ASSIGNMENT: Without any images, output the records below verbatim.

(EXERCISE MATERIALS begins)

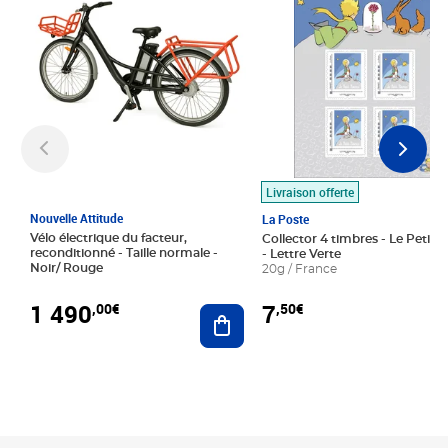
Livraison offerte
Nouvelle Attitude
La Poste
Vélo électrique du facteur,
Collector 4 timbres - Le Petit P
reconditionné - Taille normale -
- Lettre Verte
Noir/ Rouge
20g / France
1 490
7
,00€
,50€
Ajouter au panier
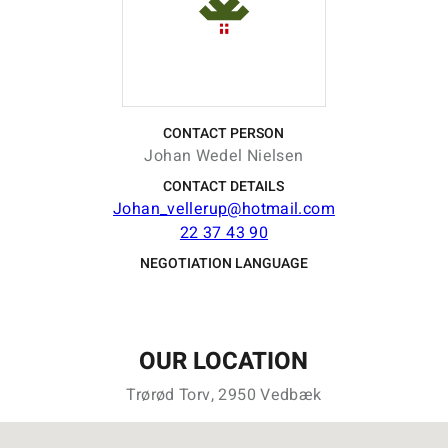
CONTACT PERSON
Johan Wedel Nielsen
CONTACT DETAILS
Johan_vellerup@hotmail.com
22 37 43 90
NEGOTIATION LANGUAGE
OUR LOCATION
Trørød Torv, 2950 Vedbæk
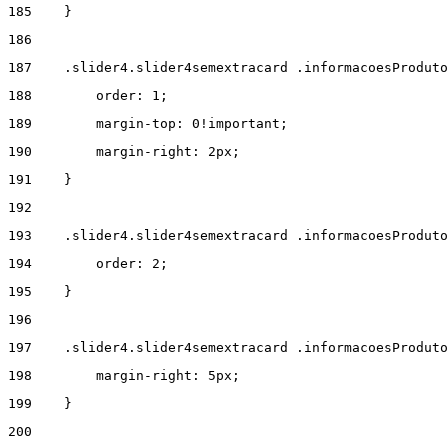
185
    } 
186
187
    .slider4.slider4semextracard .informacoesProdut
188
        order: 1; 
189
        margin-top: 0!important; 
190
        margin-right: 2px; 
191
    } 
192
193
    .slider4.slider4semextracard .informacoesProduto
194
        order: 2; 
195
    } 
196
197
    .slider4.slider4semextracard .informacoesProduto
198
        margin-right: 5px; 
199
    } 
200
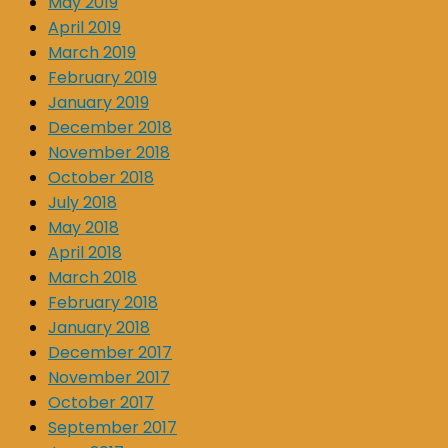
May 2019
April 2019
March 2019
February 2019
January 2019
December 2018
November 2018
October 2018
July 2018
May 2018
April 2018
March 2018
February 2018
January 2018
December 2017
November 2017
October 2017
September 2017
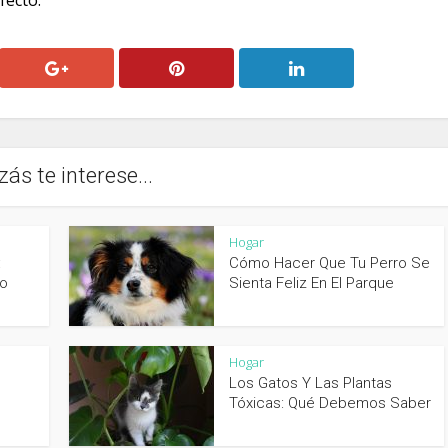
fecto.
zás te interese...
Hogar
:
Cómo Hacer Que Tu Perro Se
to
Sienta Feliz En El Parque
Hogar
Los Gatos Y Las Plantas
Tóxicas: Qué Debemos Saber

(EXERCISE MATERIALS ends)

TASK RESPONSE:
Livraison offerte
Nouvelle Attitude
La Poste
Vélo électrique du facteur,
Collector 4 timbres - Le Petit P
reconditionné - Taille normale -
- Lettre Verte
Noir/ Rouge
20g / France
1 490
7
,00€
,50€
Ajouter au panier
CONTACT PERSON
Johan Wedel Nielsen
CONTACT DETAILS
Johan_vellerup@hotmail.com
22 37 43 90
NEGOTIATION LANGUAGE
OUR LOCATION
Trørød Torv, 2950 Vedbæk
185
    } 
186
187
    .slider4.slider4semextracard .informacoesProdut
188
        order: 1; 
189
        margin-top: 0!important; 
190
        margin-right: 2px; 
191
    } 
192
193
    .slider4.slider4semextracard .informacoesProduto
194
        order: 2; 
195
    } 
196
197
    .slider4.slider4semextracard .informacoesProduto
198
        margin-right: 5px; 
199
    } 
200
May 2019
April 2019
March 2019
February 2019
January 2019
December 2018
November 2018
October 2018
July 2018
May 2018
April 2018
March 2018
February 2018
January 2018
December 2017
November 2017
October 2017
September 2017
fecto.
zás te interese...
Hogar
:
Cómo Hacer Que Tu Perro Se
to
Sienta Feliz En El Parque
Hogar
Los Gatos Y Las Plantas
Tóxicas: Qué Debemos Saber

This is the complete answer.